Bereits in den einleitenden Worte von Oberbürgermeister Markus Pannermayr wurde deutlich: Bürokratieabbau ist ein Thema, das Unternehmer wie Verwaltung gleichermaßen bewegt. Einigkeit bestand darüber, dass es sich beim Bürokratieabbau um eine gesamtgesellschaftliche Aufgabe und einen gesellschaftlichen Prozess handelt. „Es gibt nicht nur den einen Verantwortlichen“, so Nussel.
Politische Akteure, Beschäftigte der Behörden, Verbände, aber auch Bürger und Unternehmer seien gefordert, die eigenen Erwartungen an staatliche Regelungen zu hinterfragen. „100%ige Sicherheit gibt es nicht. Und der Wunsch nach absoluter Einzelfallgerechtigkeit führt zu noch mehr Regeln. Freiheit bedeutet auch Eigenverantwortung“, betonte Nussel. Ihm sei es besonders wichtig, nicht stets jene zu gängeln, die sich laufend um die Befolgung aller Vorgaben bemühen.

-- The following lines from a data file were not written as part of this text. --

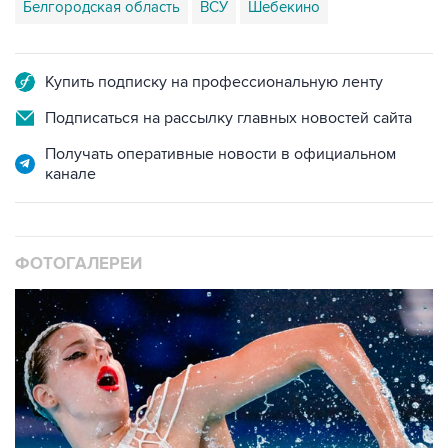
Белгородская область
ВСУ
Шебекино
Купить подписку на профессиональную ленту
Подписаться на рассылку главных новостей сайта
Получать оперативные новости в официальном
канале
ФОТОГАЛЕРЕИ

Es gelte gezielt den wenigen schwarzen Schafen, die ein maßvolles System nicht einhalten, engmaschige Kontrolle aufzuerlegen.
Der Abend zeigte deutlich, dass viele der Vorgaben, die den Unternehmerinnen und Unternehmern das Leben schwer machen, auf Vorgaben des Bundes oder der EU zurückzuführen sind. Beifall erntete daher auch der konkrete Vorschlag, sich auf Bundesebene dazu zu verpflichten, bei der Umsetzung von EU-Vorgaben keine höheren Anforderungen als zwingend erforderlich zu stellen. „Goldplating durch den Bund muss aufhören“, so der Beauftragte.